Set the data down again, exactly as it appears below.

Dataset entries
== == ==

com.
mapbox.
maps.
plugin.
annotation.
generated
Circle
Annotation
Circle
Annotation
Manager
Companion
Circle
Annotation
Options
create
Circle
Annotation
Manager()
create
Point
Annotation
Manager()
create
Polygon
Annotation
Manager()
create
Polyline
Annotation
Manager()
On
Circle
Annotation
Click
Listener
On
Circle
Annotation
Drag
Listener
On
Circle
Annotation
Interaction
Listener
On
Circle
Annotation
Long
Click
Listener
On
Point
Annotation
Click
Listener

== == ==

Answer for this exercise:
com.
mapbox.
maps.
plugin.
annotation.
generated
Circle
Annotation
Circle
Annotation
Manager
Companion
Circle
Annotation
Options
create
Circle
Annotation
Manager()
create
Point
Annotation
Manager()
create
Polygon
Annotation
Manager()
create
Polyline
Annotation
Manager()
On
Circle
Annotation
Click
Listener
On
Circle
Annotation
Drag
Listener
On
Circle
Annotation
Interaction
Listener
On
Circle
Annotation
Long
Click
Listener
On
Point
Annotation
Click
Listener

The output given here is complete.